En 2000, Israël a profité de son retrait du Liban pour refuser de reconnaître les frontières internationales, en s'en tenant à la Ligne bleue, sa propre ligne de retrait, qu'il a considérée comme une frontière officielle. C’est à ce moment qu’un différend a surgi concernant 13 points frontaliers non évacués par l’État hébreux, lui permettant de contrôler environ 484.800 mètres carrés. Ces zones incluent Ras Naqoura, Marouahine, Alma el-Chaab (trois sites), Al-Bustan, Rmeich, Yaroun, Odaisseh, Kfar Kila, Mays el-Jabal, Mtallé et Blida. À cela s’ajoutent les cinq zones actuellement occupées par Israël: les collines de Labbouné, Jabal el-Blat, Jal el-Deir, Markaba et Tallet el-Hamames, ainsi que des zones tampons à Dhaïra, Bastara et la route Kfar Kila-Odaisseh.
Le Liban exige le retrait d'Israël de ces points contestés et le remplacement des Israéliens par la Finul, avec la participation des équipes américaines et françaises dans le comité de supervision du cessez-le-feu.
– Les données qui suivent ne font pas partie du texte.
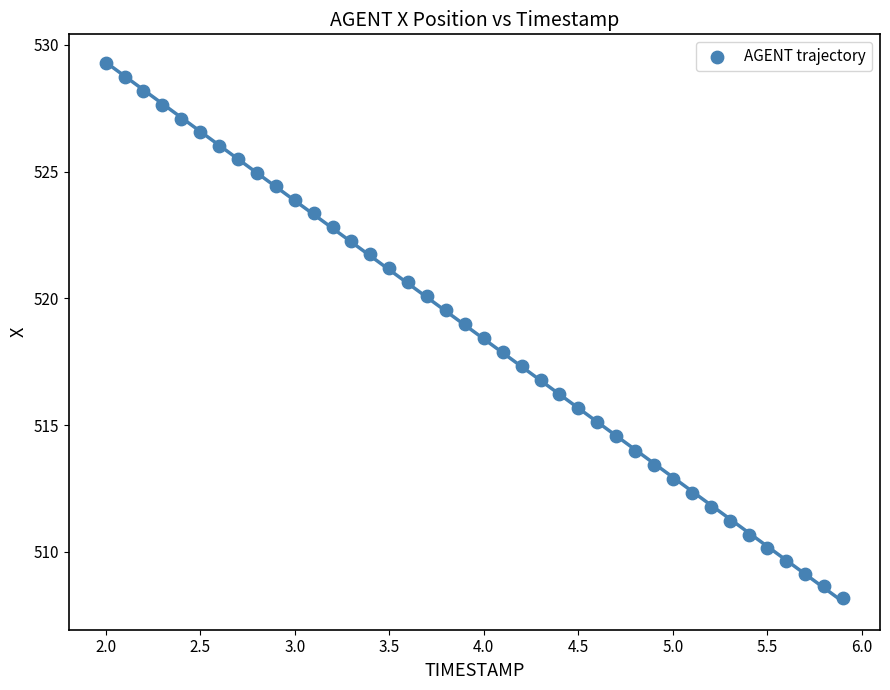

What is the range of X values (max minus min)?

3.9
Tant qu'Israël occupera des territoires libanais, le Hezbollah, comme l'affirment ses responsables, ne renoncera pas à ses armes. Par conséquent, aucune aide ne sera accordée au Liban pour sa reconstruction, car les pays donateurs conditionnent leur soutien à un monopole des armes par l'État. Cela ne pourra être réalisé tant qu’Israël ne se sera pas retiré du sud du Liban.
Selon l’ancien responsable, la résolution du différend frontalier repose sur la reconnaissance par Israël des frontières internationales définies par l'accord de cessez-le-feu, et non sur la Ligne bleue tracée par Israël après son retrait du Liban en 2000. Pour parvenir à une paix durable, Israël doit satisfaire plusieurs conditions, notamment l'arrêt des violations, le retrait de tous les territoires occupés, y compris Chebaa et Kfarchouba, ainsi que la libération des prisonniers libanais. La création d'un État palestinien indépendant et le retour des réfugiés palestiniens dans leurs foyers constituent également des éléments essentiels pour stabiliser la région et mettre fin à ce conflit.